FANFARE: Lynn René Bayley
-----------
The American-born pianist Craig Sheppard (b. 1947) is an artist who has made waves on both sides of the Atlantic; he moved from his native Philadelphia to London for 20 years after placing second (to Murray Perahia) in the 1972 Leeds International Pianoforte Competition. Now based at the University of Washington, from which Sheppard also makes regular concert tours - particularly in the Far East - he has applied his formidable intellect and his brilliant technique to a notable series of recitals like this one, all of them recorded live. See www.craigsheppard.net for a complete discography.
This recording makes a good case for Sheppard’s claim that the final three Schubert sonatas should be considered as a unity. As one listens to these two discs, the similarities and internal references become quite clear. An example is the opening theme of the B Flat sonata and the second theme of the c minor sonata’s first movement. More important than these minutiae, however, is the quality of Sheppard’s interpretation: the songlike quality of the right hand, the beautifully natural waxing and waning of the themes and the development, and the simplicity and elegance of the phrasing.
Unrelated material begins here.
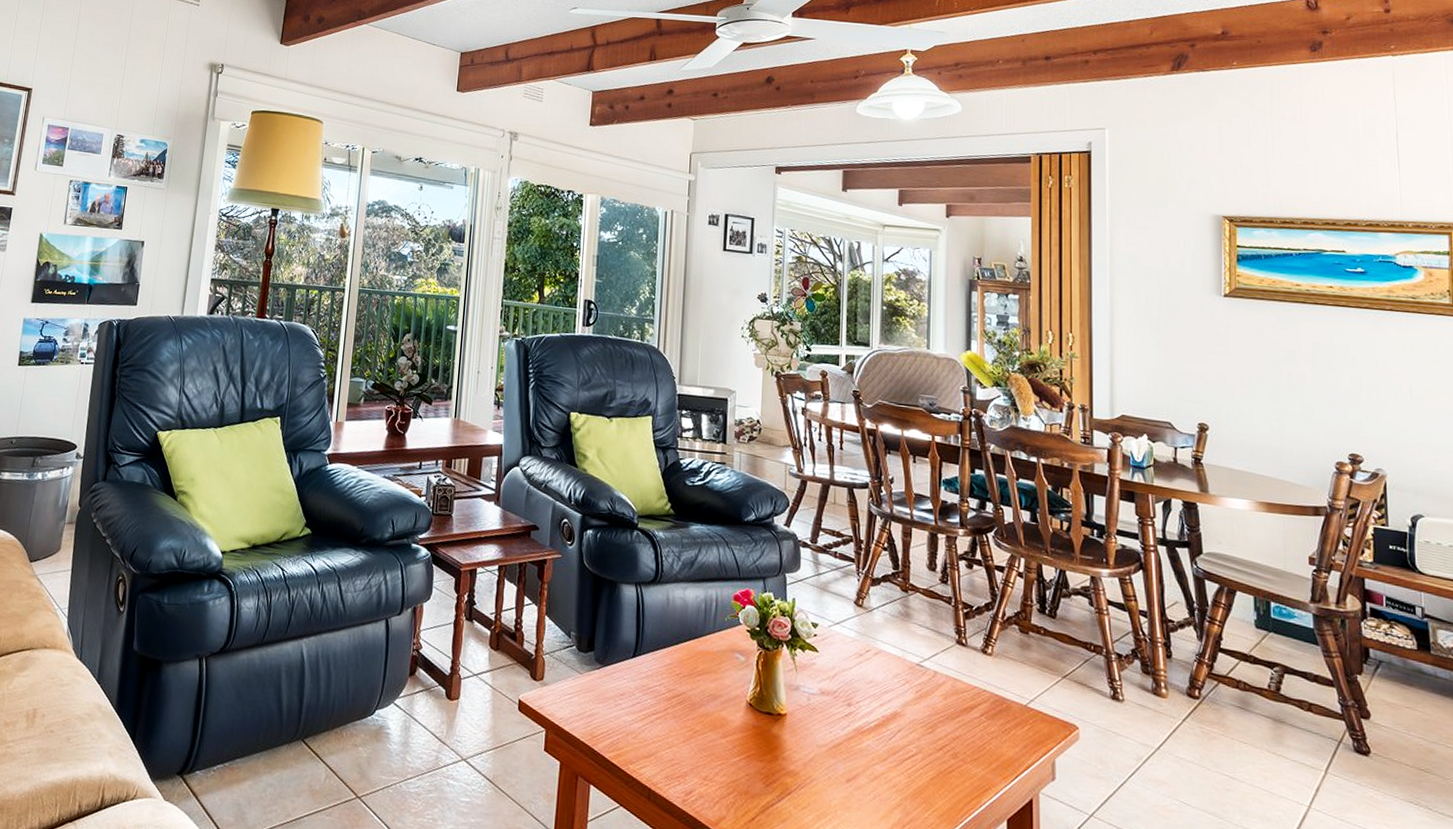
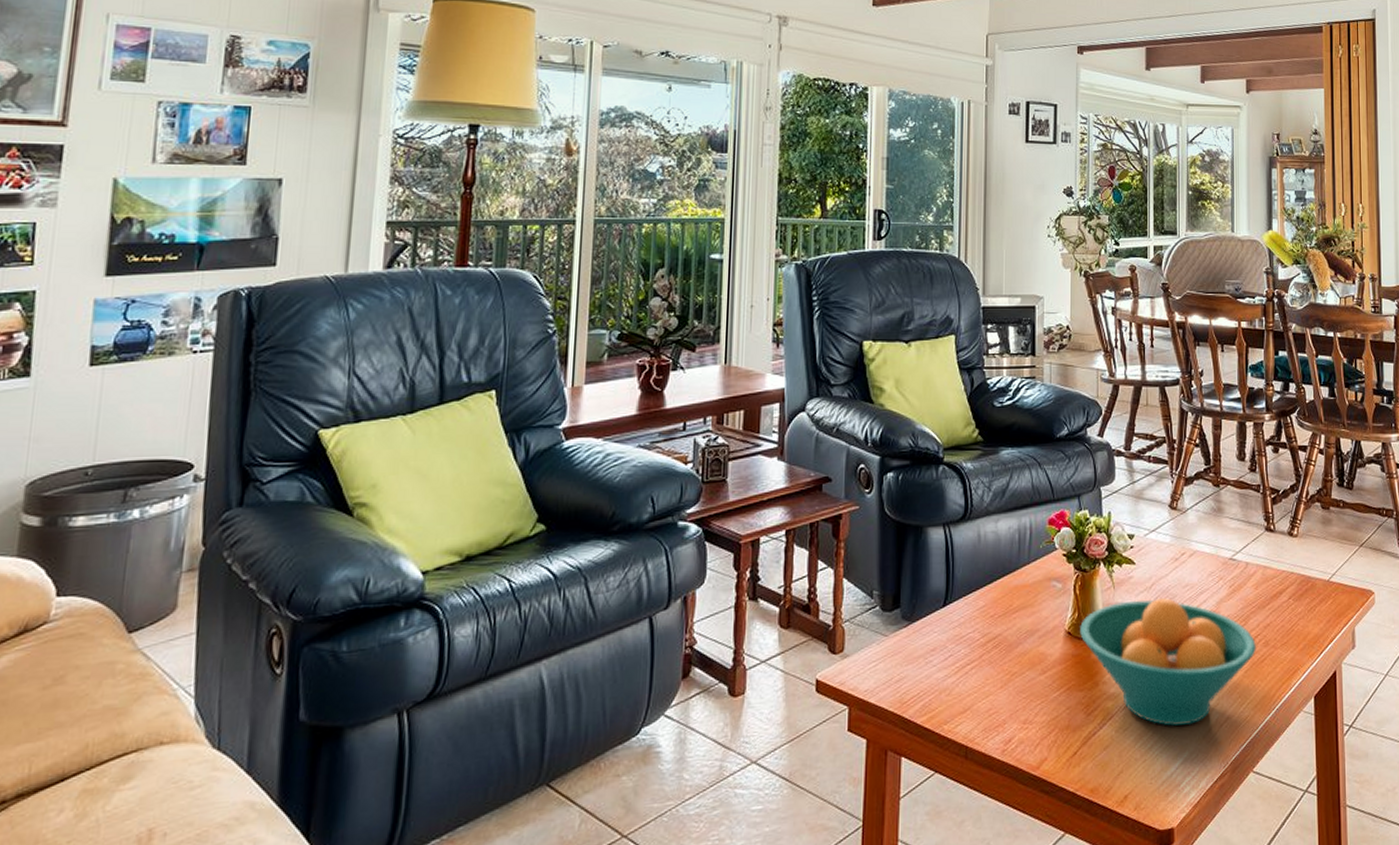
fruit bowl: none [761,685,943,819] -> present [1080,598,1256,726]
This is virile, exciting Schubert, as well; Sheppard provides a supercharged intensity in the stormier sections. The D.959 is particularly full of vivid contrasts. Here and elsewhere, Sheppard commands some real thunder-power along with the thoughtfulness and intelligence of his interpretations.
This reviewer also heard the live concert performance of this recording. The clarity and colors of the recorded sound are remarkably close to the effect of sitting in the balcony at the University of Washington’s superb 1,200-seat Meany Theater, a space that is virtually ideal for a piano recital.